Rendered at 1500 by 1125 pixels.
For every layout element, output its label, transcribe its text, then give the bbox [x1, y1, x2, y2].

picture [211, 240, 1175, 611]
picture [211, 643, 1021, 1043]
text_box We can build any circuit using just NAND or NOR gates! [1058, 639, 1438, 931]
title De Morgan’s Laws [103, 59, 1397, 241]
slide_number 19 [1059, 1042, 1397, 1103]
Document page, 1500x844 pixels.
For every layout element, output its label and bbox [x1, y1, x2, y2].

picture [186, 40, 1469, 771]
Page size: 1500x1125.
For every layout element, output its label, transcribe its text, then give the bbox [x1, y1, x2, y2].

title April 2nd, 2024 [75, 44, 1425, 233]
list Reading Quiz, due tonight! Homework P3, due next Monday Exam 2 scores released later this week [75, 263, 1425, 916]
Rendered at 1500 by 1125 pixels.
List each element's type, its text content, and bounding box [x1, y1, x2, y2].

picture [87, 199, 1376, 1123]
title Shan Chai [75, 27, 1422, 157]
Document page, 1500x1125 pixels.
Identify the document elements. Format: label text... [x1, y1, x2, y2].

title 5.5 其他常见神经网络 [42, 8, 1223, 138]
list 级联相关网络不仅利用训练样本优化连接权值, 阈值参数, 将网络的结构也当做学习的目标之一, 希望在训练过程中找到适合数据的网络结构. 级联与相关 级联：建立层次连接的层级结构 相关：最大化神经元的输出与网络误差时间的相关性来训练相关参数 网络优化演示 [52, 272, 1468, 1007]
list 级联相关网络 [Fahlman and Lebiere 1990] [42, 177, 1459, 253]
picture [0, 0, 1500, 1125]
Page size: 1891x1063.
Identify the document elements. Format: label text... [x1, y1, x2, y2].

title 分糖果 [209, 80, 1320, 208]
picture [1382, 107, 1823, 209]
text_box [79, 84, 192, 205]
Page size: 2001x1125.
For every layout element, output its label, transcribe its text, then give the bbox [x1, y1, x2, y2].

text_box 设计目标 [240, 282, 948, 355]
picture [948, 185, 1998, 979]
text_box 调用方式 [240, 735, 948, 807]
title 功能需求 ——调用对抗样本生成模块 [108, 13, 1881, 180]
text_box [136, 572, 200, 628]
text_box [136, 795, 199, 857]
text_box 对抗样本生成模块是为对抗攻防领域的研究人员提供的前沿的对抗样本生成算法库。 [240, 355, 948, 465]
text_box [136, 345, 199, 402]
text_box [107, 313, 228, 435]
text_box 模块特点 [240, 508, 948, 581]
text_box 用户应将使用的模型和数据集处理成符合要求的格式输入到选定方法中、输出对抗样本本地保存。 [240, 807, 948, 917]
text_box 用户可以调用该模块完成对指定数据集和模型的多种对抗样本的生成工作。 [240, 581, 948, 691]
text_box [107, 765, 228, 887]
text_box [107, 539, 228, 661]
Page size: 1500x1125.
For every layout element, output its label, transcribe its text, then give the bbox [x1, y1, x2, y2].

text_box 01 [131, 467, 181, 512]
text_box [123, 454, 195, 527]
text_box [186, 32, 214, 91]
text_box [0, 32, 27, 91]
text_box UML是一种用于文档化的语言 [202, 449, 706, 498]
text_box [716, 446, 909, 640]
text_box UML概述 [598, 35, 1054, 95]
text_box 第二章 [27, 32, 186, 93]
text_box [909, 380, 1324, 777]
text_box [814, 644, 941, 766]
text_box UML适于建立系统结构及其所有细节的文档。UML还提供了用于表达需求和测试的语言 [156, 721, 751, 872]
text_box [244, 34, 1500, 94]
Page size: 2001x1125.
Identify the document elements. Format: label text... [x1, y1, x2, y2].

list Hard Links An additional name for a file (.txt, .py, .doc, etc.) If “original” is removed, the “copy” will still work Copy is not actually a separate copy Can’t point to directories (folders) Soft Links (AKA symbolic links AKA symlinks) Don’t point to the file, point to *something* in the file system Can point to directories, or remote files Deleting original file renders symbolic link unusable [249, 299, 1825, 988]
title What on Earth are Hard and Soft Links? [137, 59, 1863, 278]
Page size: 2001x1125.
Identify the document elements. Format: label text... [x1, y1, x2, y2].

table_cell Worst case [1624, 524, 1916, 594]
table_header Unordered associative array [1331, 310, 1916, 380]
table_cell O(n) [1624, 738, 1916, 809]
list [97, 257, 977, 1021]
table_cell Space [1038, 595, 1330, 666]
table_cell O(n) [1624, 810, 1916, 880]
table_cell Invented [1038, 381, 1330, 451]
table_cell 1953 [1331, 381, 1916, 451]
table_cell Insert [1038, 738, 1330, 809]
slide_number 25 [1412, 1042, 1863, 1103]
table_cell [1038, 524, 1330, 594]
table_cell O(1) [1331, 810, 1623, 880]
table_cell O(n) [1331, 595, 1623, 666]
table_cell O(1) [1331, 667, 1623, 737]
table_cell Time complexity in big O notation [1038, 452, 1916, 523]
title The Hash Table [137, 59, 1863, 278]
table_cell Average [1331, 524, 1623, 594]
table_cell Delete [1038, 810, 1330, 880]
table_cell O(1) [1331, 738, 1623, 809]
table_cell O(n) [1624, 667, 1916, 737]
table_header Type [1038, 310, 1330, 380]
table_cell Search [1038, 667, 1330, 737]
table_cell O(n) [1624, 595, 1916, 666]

=====

#### PROBLEM TO SOLVE
Write all of the records out exactly, including every line.

#### PROBLEM SOLUTION
Rendered at 1500 by 1125 pixels.
For every layout element, output its label, transcribe its text, then give the bbox [x1, y1, x2, y2].

picture [211, 240, 1175, 611]
picture [211, 643, 1021, 1043]
text_box We can build any circuit using just NAND or NOR gates! [1058, 639, 1438, 931]
title De Morgan’s Laws [103, 59, 1397, 241]
slide_number 19 [1059, 1042, 1397, 1103]
Document page, 1500x844 pixels.
For every layout element, output its label and bbox [x1, y1, x2, y2].

picture [186, 40, 1469, 771]
Page size: 1500x1125.
For every layout element, output its label, transcribe its text, then give the bbox [x1, y1, x2, y2].

title April 2nd, 2024 [75, 44, 1425, 233]
list Reading Quiz, due tonight! Homework P3, due next Monday Exam 2 scores released later this week [75, 263, 1425, 916]
Rendered at 1500 by 1125 pixels.
List each element's type, its text content, and bounding box [x1, y1, x2, y2].

picture [87, 199, 1376, 1123]
title Shan Chai [75, 27, 1422, 157]
Document page, 1500x1125 pixels.
Identify the document elements. Format: label text... [x1, y1, x2, y2].

title 5.5 其他常见神经网络 [42, 8, 1223, 138]
list 级联相关网络不仅利用训练样本优化连接权值, 阈值参数, 将网络的结构也当做学习的目标之一, 希望在训练过程中找到适合数据的网络结构. 级联与相关 级联：建立层次连接的层级结构 相关：最大化神经元的输出与网络误差时间的相关性来训练相关参数 网络优化演示 [52, 272, 1468, 1007]
list 级联相关网络 [Fahlman and Lebiere 1990] [42, 177, 1459, 253]
picture [0, 0, 1500, 1125]
Page size: 1891x1063.
Identify the document elements. Format: label text... [x1, y1, x2, y2].

title 分糖果 [209, 80, 1320, 208]
picture [1382, 107, 1823, 209]
text_box [79, 84, 192, 205]
Page size: 2001x1125.
For every layout element, output its label, transcribe its text, then give the bbox [x1, y1, x2, y2].

text_box 设计目标 [240, 282, 948, 355]
picture [948, 185, 1998, 979]
text_box 调用方式 [240, 735, 948, 807]
title 功能需求 ——调用对抗样本生成模块 [108, 13, 1881, 180]
text_box [136, 572, 200, 628]
text_box [136, 795, 199, 857]
text_box 对抗样本生成模块是为对抗攻防领域的研究人员提供的前沿的对抗样本生成算法库。 [240, 355, 948, 465]
text_box [136, 345, 199, 402]
text_box [107, 313, 228, 435]
text_box 模块特点 [240, 508, 948, 581]
text_box 用户应将使用的模型和数据集处理成符合要求的格式输入到选定方法中、输出对抗样本本地保存。 [240, 807, 948, 917]
text_box 用户可以调用该模块完成对指定数据集和模型的多种对抗样本的生成工作。 [240, 581, 948, 691]
text_box [107, 765, 228, 887]
text_box [107, 539, 228, 661]
Page size: 1500x1125.
For every layout element, output its label, transcribe its text, then give the bbox [x1, y1, x2, y2].

text_box 01 [131, 467, 181, 512]
text_box [123, 454, 195, 527]
text_box [186, 32, 214, 91]
text_box [0, 32, 27, 91]
text_box UML是一种用于文档化的语言 [202, 449, 706, 498]
text_box [716, 446, 909, 640]
text_box UML概述 [598, 35, 1054, 95]
text_box 第二章 [27, 32, 186, 93]
text_box [909, 380, 1324, 777]
text_box [814, 644, 941, 766]
text_box UML适于建立系统结构及其所有细节的文档。UML还提供了用于表达需求和测试的语言 [156, 721, 751, 872]
text_box [244, 34, 1500, 94]
Page size: 2001x1125.
Identify the document elements. Format: label text... [x1, y1, x2, y2].

list Hard Links An additional name for a file (.txt, .py, .doc, etc.) If “original” is removed, the “copy” will still work Copy is not actually a separate copy Can’t point to directories (folders) Soft Links (AKA symbolic links AKA symlinks) Don’t point to the file, point to *something* in the file system Can point to directories, or remote files Deleting original file renders symbolic link unusable [249, 299, 1825, 988]
title What on Earth are Hard and Soft Links? [137, 59, 1863, 278]
Page size: 2001x1125.
Identify the document elements. Format: label text... [x1, y1, x2, y2].

table_cell Worst case [1624, 524, 1916, 594]
table_header Unordered associative array [1331, 310, 1916, 380]
table_cell O(n) [1624, 738, 1916, 809]
list [97, 257, 977, 1021]
table_cell Space [1038, 595, 1330, 666]
table_cell O(n) [1624, 810, 1916, 880]
table_cell Invented [1038, 381, 1330, 451]
table_cell 1953 [1331, 381, 1916, 451]
table_cell Insert [1038, 738, 1330, 809]
slide_number 25 [1412, 1042, 1863, 1103]
table_cell [1038, 524, 1330, 594]
table_cell O(1) [1331, 810, 1623, 880]
table_cell O(n) [1331, 595, 1623, 666]
table_cell O(1) [1331, 667, 1623, 737]
table_cell Time complexity in big O notation [1038, 452, 1916, 523]
title The Hash Table [137, 59, 1863, 278]
table_cell Average [1331, 524, 1623, 594]
table_cell Delete [1038, 810, 1330, 880]
table_cell O(1) [1331, 738, 1623, 809]
table_cell O(n) [1624, 667, 1916, 737]
table_header Type [1038, 310, 1330, 380]
table_cell Search [1038, 667, 1330, 737]
table_cell O(n) [1624, 595, 1916, 666]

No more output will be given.